This question is asked many times to me. What is difference between DISTINCT and GROUP BY?
A DISTINCT and GROUP BY usually generate the same query plan, so performance should be the same across both query constructs. GROUP BY should be used to apply aggregate operators to each group. If all you need is to remove duplicates then use DISTINCT. If you are using sub-queries execution plan for that query varies so in that case you need to check the execution plan before making decision of which is faster.
Example of DISTINCT:
SELECT DISTINCT Employee, Rank
FROM Employees
Example of GROUP BY:
SELECT Employee, Rank
FROM Employees
GROUP BY Employee, Rank
Example of GROUP BY with aggregate function:
SELECT Employee, Rank, COUNT(*) EmployeeCount
FROM Employees
GROUP BY Employee, Rank
Reference : Pinal Dave (http://blog.SQLAuthority.com)












Very simple and clear explanation, very easy to understand
hay can u tell that how can i found average of colume valu in crystal reprot……not use cross tab only by queryes…. of many
In Crystal Reports, make use of Aggregate function.
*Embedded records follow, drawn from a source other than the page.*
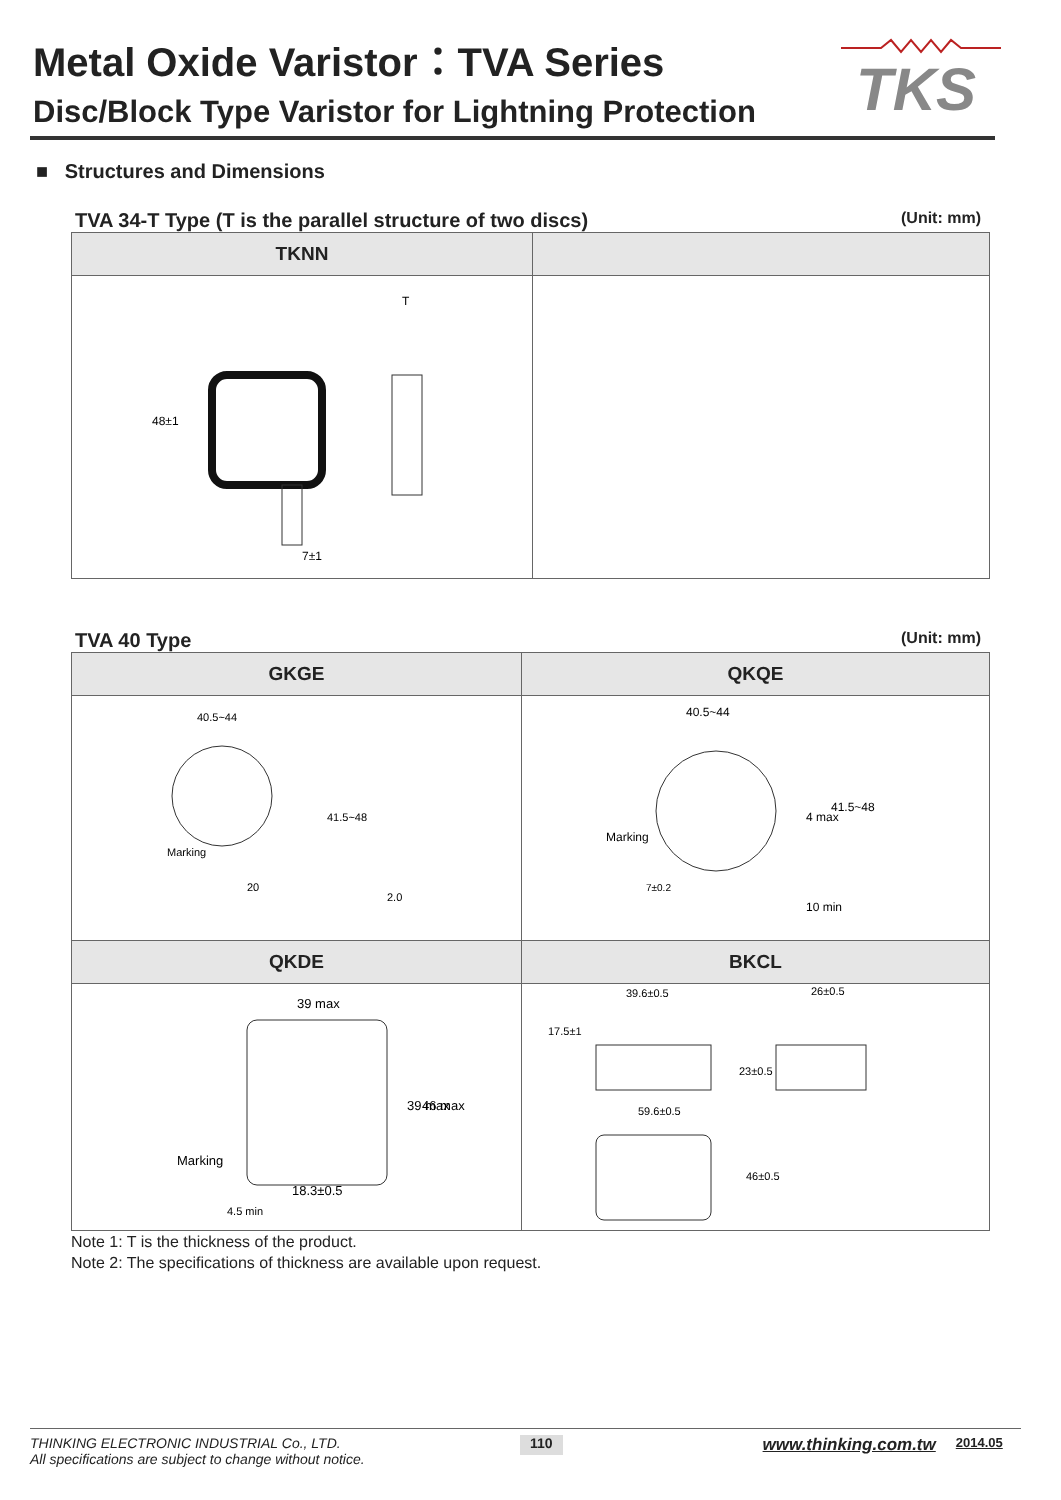TKS
Metal Oxide Varistor：TVA Series
Disc/Block Type Varistor for Lightning Protection
■ Structures and Dimensions
TVA 34-T Type (T is the parallel structure of two discs) (Unit: mm)
| TKNN | |
| --- | --- |
| 48±1 7±1 T | |
TVA 40 Type (Unit: mm)
| GKGE | QKQE |
| --- | --- |
| 40.5~44 Marking 20 2.0 41.5~48 | 40.5~44 Marking 7±0.2 4 max 41.5~48 10 min |
| QKDE | BKCL |
| 39 max Marking 18.3±0.5 39 max 46 max 4.5 min | 39.6±0.5 26±0.5 17.5±1 23±0.5 59.6±0.5 46±0.5 |
Note 1: T is the thickness of the product.
Note 2: The specifications of thickness are available upon request.
THINKING ELECTRONIC INDUSTRIAL Co., LTD.
All specifications are subject to change without notice.
110
www.thinking.com.tw
2014.05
There is an option to have AVG
Create New Formula .In that give avg(Column Name)
use that formula in u r crystal report
hey…
i have a performance issue with me.
in one query and corresponding sub queries they have used so many distinct clauses . so suggest me the best replacement
to the distinct to improve the performance.
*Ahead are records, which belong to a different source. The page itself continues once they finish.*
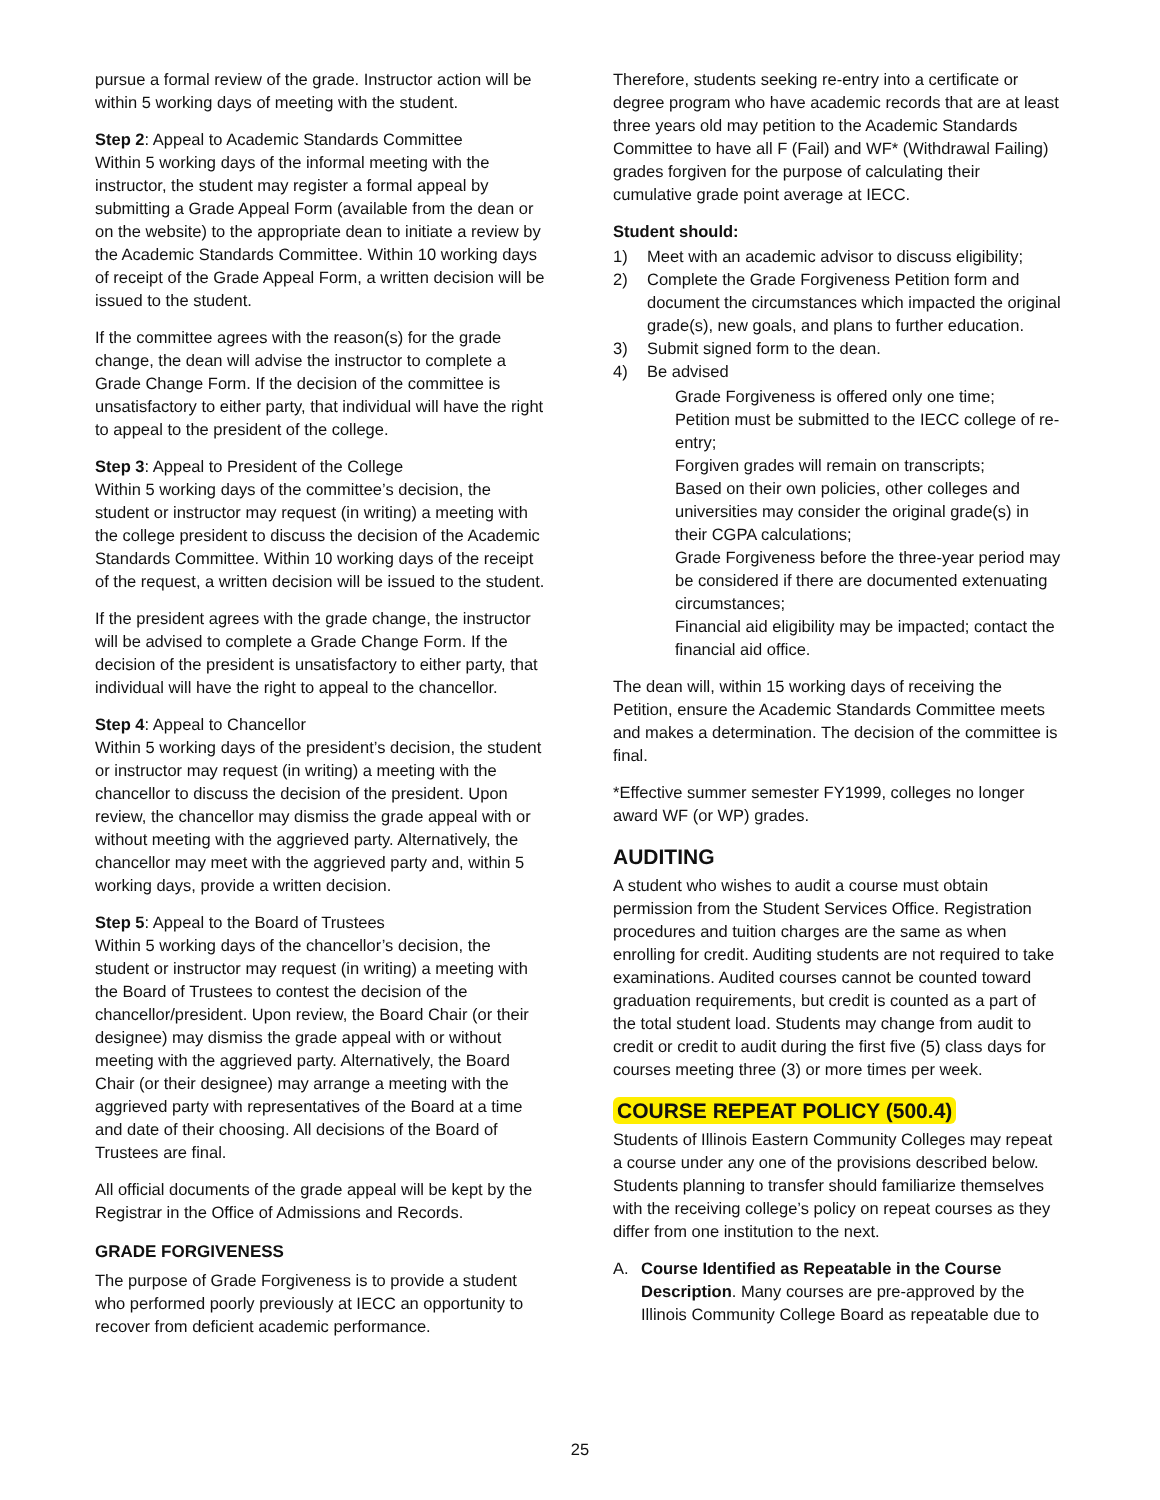pursue a formal review of the grade. Instructor action will be within 5 working days of meeting with the student.
Step 2: Appeal to Academic Standards Committee
Within 5 working days of the informal meeting with the instructor, the student may register a formal appeal by submitting a Grade Appeal Form (available from the dean or on the website) to the appropriate dean to initiate a review by the Academic Standards Committee. Within 10 working days of receipt of the Grade Appeal Form, a written decision will be issued to the student.
If the committee agrees with the reason(s) for the grade change, the dean will advise the instructor to complete a Grade Change Form. If the decision of the committee is unsatisfactory to either party, that individual will have the right to appeal to the president of the college.
Step 3: Appeal to President of the College
Within 5 working days of the committee’s decision, the student or instructor may request (in writing) a meeting with the college president to discuss the decision of the Academic Standards Committee. Within 10 working days of the receipt of the request, a written decision will be issued to the student.
If the president agrees with the grade change, the instructor will be advised to complete a Grade Change Form. If the decision of the president is unsatisfactory to either party, that individual will have the right to appeal to the chancellor.
Step 4: Appeal to Chancellor
Within 5 working days of the president’s decision, the student or instructor may request (in writing) a meeting with the chancellor to discuss the decision of the president. Upon review, the chancellor may dismiss the grade appeal with or without meeting with the aggrieved party. Alternatively, the chancellor may meet with the aggrieved party and, within 5 working days, provide a written decision.
Step 5: Appeal to the Board of Trustees
Within 5 working days of the chancellor’s decision, the student or instructor may request (in writing) a meeting with the Board of Trustees to contest the decision of the chancellor/president. Upon review, the Board Chair (or their designee) may dismiss the grade appeal with or without meeting with the aggrieved party. Alternatively, the Board Chair (or their designee) may arrange a meeting with the aggrieved party with representatives of the Board at a time and date of their choosing. All decisions of the Board of Trustees are final.
All official documents of the grade appeal will be kept by the Registrar in the Office of Admissions and Records.
GRADE FORGIVENESS
The purpose of Grade Forgiveness is to provide a student who performed poorly previously at IECC an opportunity to recover from deficient academic performance.
Therefore, students seeking re-entry into a certificate or degree program who have academic records that are at least three years old may petition to the Academic Standards Committee to have all F (Fail) and WF* (Withdrawal Failing) grades forgiven for the purpose of calculating their cumulative grade point average at IECC.
Student should:
1) Meet with an academic advisor to discuss eligibility;
2) Complete the Grade Forgiveness Petition form and document the circumstances which impacted the original grade(s), new goals, and plans to further education.
3) Submit signed form to the dean.
4) Be advised
Grade Forgiveness is offered only one time;
Petition must be submitted to the IECC college of re-entry;
Forgiven grades will remain on transcripts;
Based on their own policies, other colleges and universities may consider the original grade(s) in their CGPA calculations;
Grade Forgiveness before the three-year period may be considered if there are documented extenuating circumstances;
Financial aid eligibility may be impacted; contact the financial aid office.
The dean will, within 15 working days of receiving the Petition, ensure the Academic Standards Committee meets and makes a determination. The decision of the committee is final.
*Effective summer semester FY1999, colleges no longer award WF (or WP) grades.
AUDITING
A student who wishes to audit a course must obtain permission from the Student Services Office. Registration procedures and tuition charges are the same as when enrolling for credit. Auditing students are not required to take examinations. Audited courses cannot be counted toward graduation requirements, but credit is counted as a part of the total student load. Students may change from audit to credit or credit to audit during the first five (5) class days for courses meeting three (3) or more times per week.
COURSE REPEAT POLICY (500.4)
Students of Illinois Eastern Community Colleges may repeat a course under any one of the provisions described below. Students planning to transfer should familiarize themselves with the receiving college’s policy on repeat courses as they differ from one institution to the next.
A. Course Identified as Repeatable in the Course Description. Many courses are pre-approved by the Illinois Community College Board as repeatable due to
25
I have view reteriving records from multiple tables using join.. I want DISTINCT records but for speific field in Jet SQL you can do it by DISTINCT ( Employee.EmployeeId), …How in SQL server… thanks
Hi Pinal
I m visit this site for long period really i felt this site is very nice and explanation is very good.
SELECT DISTINCT Purchase.SessionId, UserInfo.UserId, UserInfo.UserName, Purchase.grandTotal, Purchase.PurchaseDate, Purchase.Status
FROM UserInfo INNER JOIN Purchase ON UserInfo.UserId=Purchase.Uid;
but this doesn’t generate correct result ……………… plz reply whats problem with that
Hello Pinal:
There is a table t_test with columns
[id, name, code, description].
I can write a query using MySQL as
SELECT
*
FROM t_test
GROUP BY Code
What would be equivalent sql server query for this.
Thanks.
Note that it works in Mysql. In SQL Server you should always specify the column names in the SELECT statement
It should be
SELECT code FROM t_test
GROUP BY code
Hi You can do it as below:
select coloumn1,coloumn2,coloumn3 from table
group by coloumn1,coloumn2,coloumn3
hh, I can’t really say what the query should be without knowing what your expected result is.
Having a sample of a few typical data rows from the UserInfo and Purchase tables might also be neccessary.
However, “SELECT DISTINCT” performs a hash match on the selected fields, and omits any records producing a duplicate hash. In other words, the query you used will return any record where the returned column values, taken together, are different from any other record in the result set.
In general, when using “distinct”, more columns selected = more rows returned. If you need to select all of these columns into the result set, but are only concerned that a few of them be unique, then you need a different construct. Two possibilities are:
1. Use “GROUP BY” to eliminate duplicates on the desired columns, and then apply aggregate functions (MIN, MAX, AVG, etc) to the remaining columns.
2. Use subqueries or self-joins to limit the records if you need selected columns to be unique and don’t want to aggregate the other columns.
I have an issue with both DISTINCT and GROUP BY.
The issue is that using either one, the results comes back ordered as if using order by.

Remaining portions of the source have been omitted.